Mon dernier jour chez les hippies : une baise d’adieu torride avec Ben
Je me réveille en sursaut ce dernier matin. L’air est lourd, chargé d’une odeur de sexe et de sueur de la nuit. Ben est collé contre moi, sa queue molle épaisse posée sur ma cuisse. Mon cœur bat fort. Malgré tout, j’ai envie d’un dernier souvenir. ‘Allez, juste une fois’, me dis-je. Je glisse ma main dessous, la saisis doucement. Elle réagit vite, se tend, lourde, veinée. L’odeur musquée monte, celle de ses couilles pleines.
— Ben… murmuré-je, en me tournant vers lui.
Réveil et fellation matinale inoubliable
Il ouvre les yeux, sourit, encore ensommeillé.
— Ma puce… t’es sûre ?
Je hoche la tête, descends au pied du lit. À genoux sur le matelas, je prends sa bite en bouche. Le gland salé, déjà une perle de pré-cum. Je suce lentement, langue qui tournoie. Slurp, slurp, les bruits humides remplissent la chambre. Mes lèvres s’étirent autour de l’épaisseur. Il gémit, main dans mes cheveux.
— Oh putain… continue…
Je accélère, gorge profonde, salive qui coule sur ses boules. Je les lèche, aspire, goût terreux et chaud. Ma chatte mouille, je me doigte d’une main, trois doigts qui glissent. L’odeur de ma mouille se mélange. Il bande dur comme du bois, pulse.
— J’vais… jouir…
Je sors, langue tendue. Il gicle, jets chauds et épais sur mon visage, ma bouche. Goût amer-salé, j’avale, en frotte sur mes seins. On halète. Peau moite, cœurs qui cognent.
— Merci… pour tout, dis-je, essuyant le sperme qui colle.

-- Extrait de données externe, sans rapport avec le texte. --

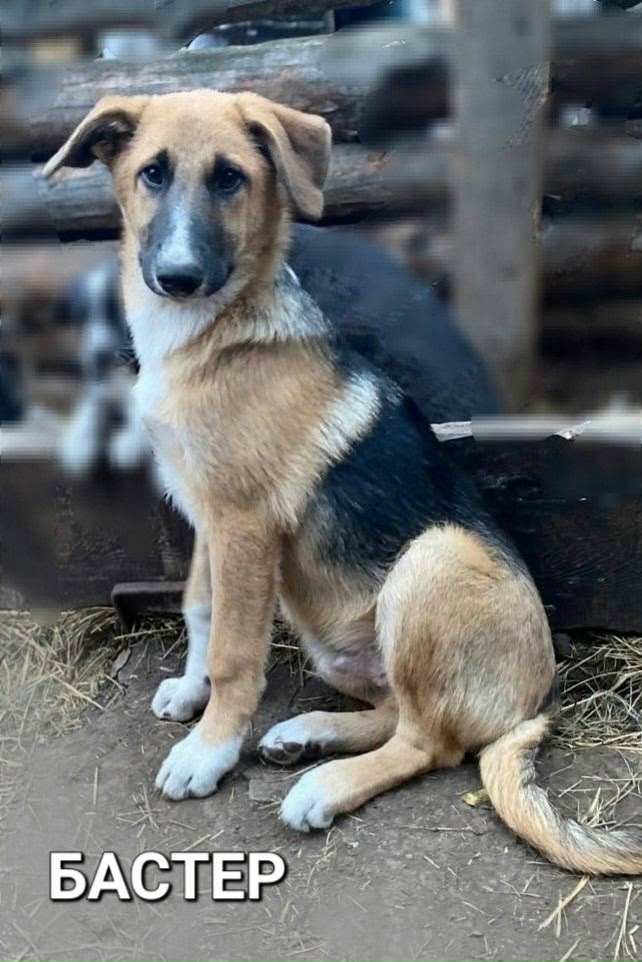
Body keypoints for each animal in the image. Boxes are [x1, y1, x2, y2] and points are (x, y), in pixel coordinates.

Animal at [45, 90, 642, 875]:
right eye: (151, 173)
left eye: (230, 178)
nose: (177, 277)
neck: (214, 336)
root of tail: (535, 704)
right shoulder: (207, 512)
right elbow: (201, 609)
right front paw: (191, 692)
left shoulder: (243, 525)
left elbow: (236, 653)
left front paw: (209, 751)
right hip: (336, 642)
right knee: (396, 713)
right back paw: (309, 734)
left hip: (431, 560)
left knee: (430, 743)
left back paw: (323, 785)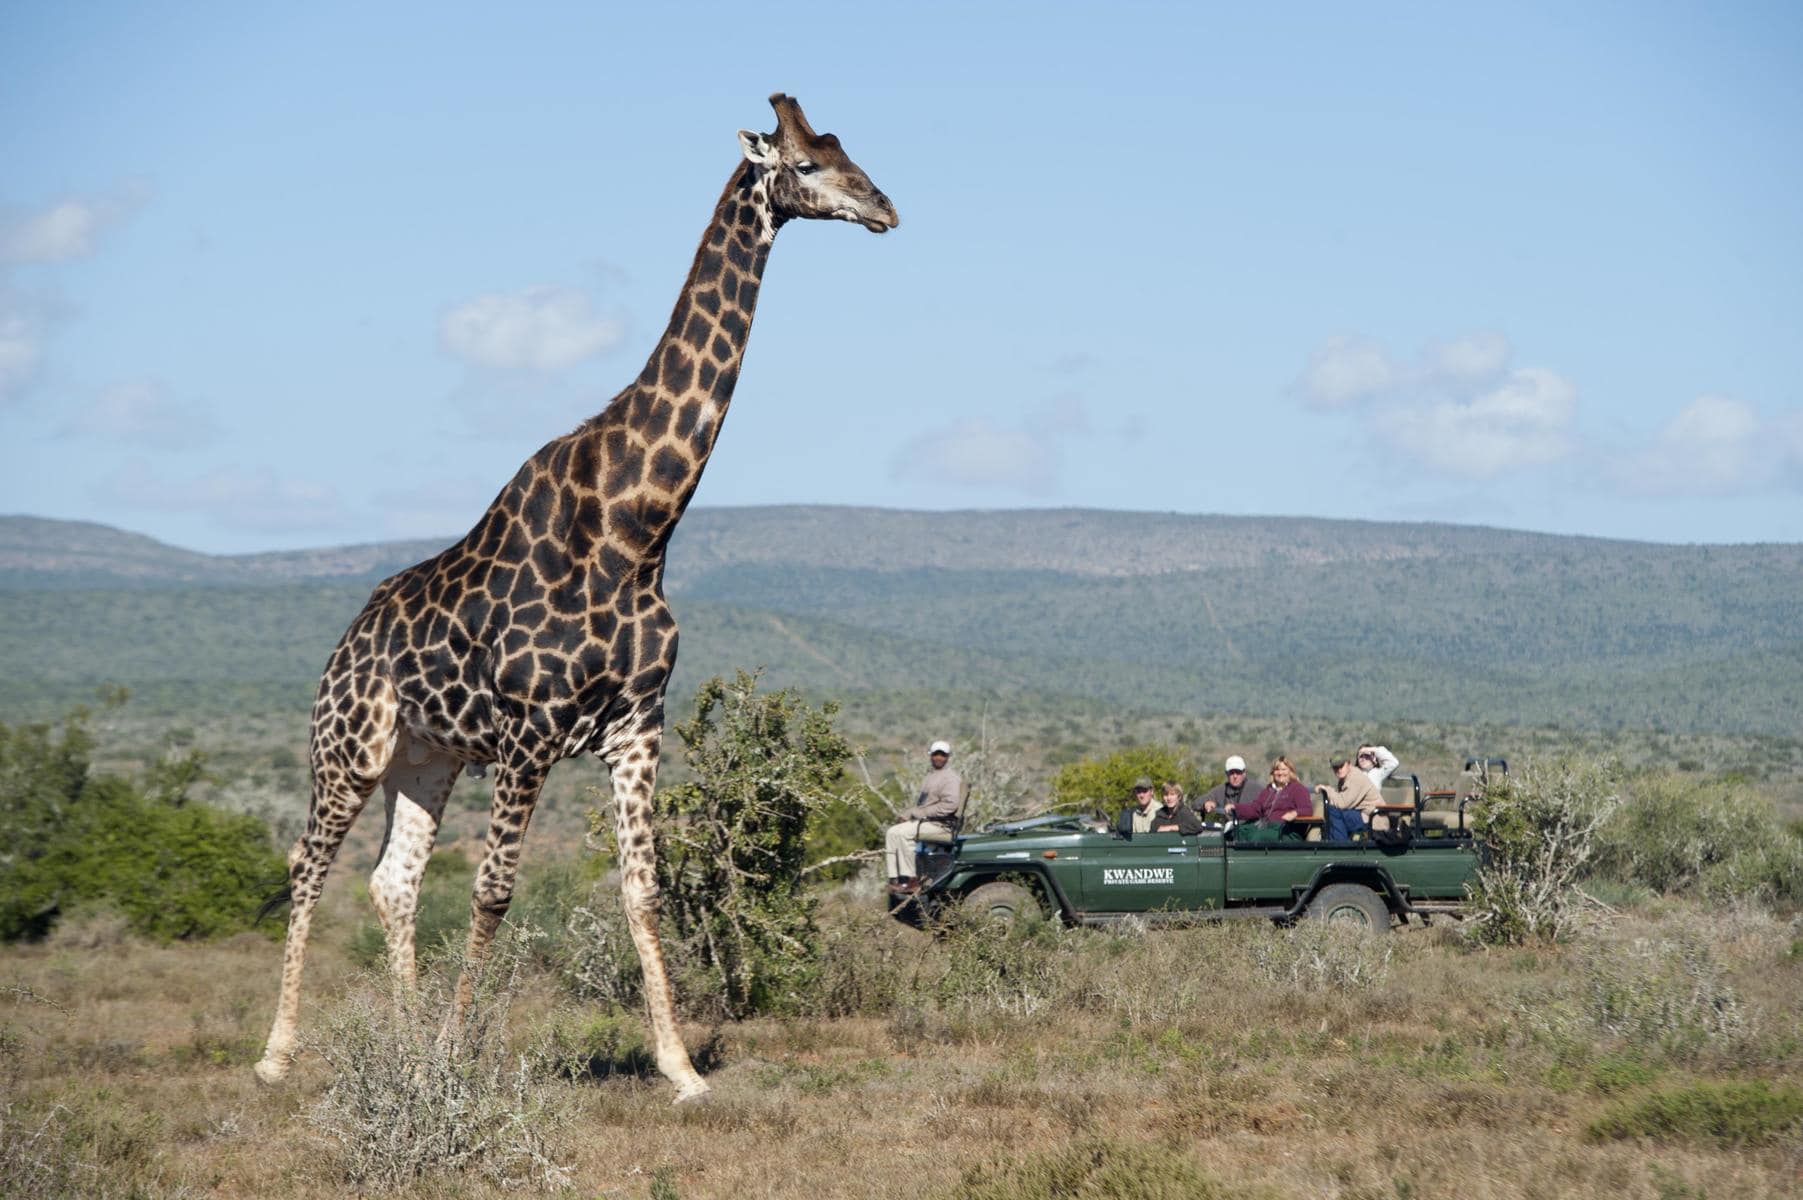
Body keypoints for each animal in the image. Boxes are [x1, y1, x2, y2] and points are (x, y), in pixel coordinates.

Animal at [253, 93, 897, 1101]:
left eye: (847, 153)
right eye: (803, 163)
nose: (884, 207)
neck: (637, 528)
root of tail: (348, 640)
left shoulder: (636, 724)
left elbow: (643, 889)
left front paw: (680, 1069)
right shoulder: (529, 733)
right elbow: (494, 893)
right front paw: (455, 1058)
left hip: (427, 760)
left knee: (393, 882)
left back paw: (401, 1046)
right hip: (349, 749)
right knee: (307, 863)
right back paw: (280, 1055)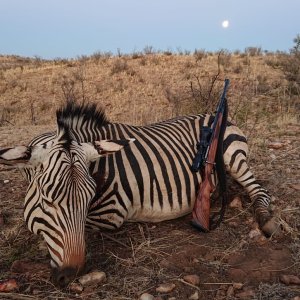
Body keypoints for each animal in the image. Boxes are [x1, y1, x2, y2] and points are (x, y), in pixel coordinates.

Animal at [0, 102, 278, 288]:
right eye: (48, 200)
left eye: (89, 198)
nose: (70, 274)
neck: (101, 166)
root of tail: (213, 113)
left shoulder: (112, 212)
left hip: (234, 156)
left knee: (259, 190)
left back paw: (267, 221)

On descend nus, comme toujours. Nathalie et Olivier préparent le petit-déj sur la terrasse. Odeur de café, fruits frais. Nathalie me serre, ses seins mous contre les miens.
— Tu vas nous manquer, ma belle. Viens là.
Elle m’embrasse, langue qui danse, goût de mangue. Olivier nous rejoint, sa queue semi-dure frôle ma hanche. ‘Un dernier câlin ?’, propose-t-il. Je ris, excitée malgré la tristesse.
Adieux familiaux et au revoir émouvant
On s’installe sur les coussins. Nathalie caresse mes cuisses, remonte. ‘T’es toute rasée, parfaite.’ Ses doigts écartent mes lèvres, frottent mon clito. Je gémis, odeur de chatte humide. Ben s’approche, embrasse mes nichons, tétons durs pincés.
— Laissez-moi vous faire plaisir une dernière fois.
Olivier bande, queue moyenne mais raide. Nathalie le branle pendant qu’elle me lèche. Langue plate sur ma fente, aspire mon jus. Bruits de succion, clapotis. Je jouis vite, spasmes, cri étouffé.
— À ton tour, Olivier.
Je le suce pendant que Ben baise Nathalie à quatre pattes. Claques de peau, ses seins ballottent, râles. ‘Plus fort !’ hurle-t-elle. Olivier éjacule dans ma bouche, sperme tiède, moins abondant que Ben. On rit, corps emmêlés, sueur partout.
L’heure du départ approche. On s’habille à regret. Robe légère sans rien dessous, string dentelle. Ben pleure en me serrant.
— Reviens, Emma. T’es ma muse.
— On s’appelle. Et lis ce mail, ça va te changer la vie.
Nathalie verse une larme, Olivier hoche la tête.
— Chez toi ici, toujours.
Dans la voiture, je tremble. Peau encore rouge des caresses, goût de sperme en bouche. Cinq heures de route, mais je souris. Cette immersion m’a transformée. À Nice, mes parents ? Ils verront rien. Mais moi, je sais : je reviendrai. Bientôt.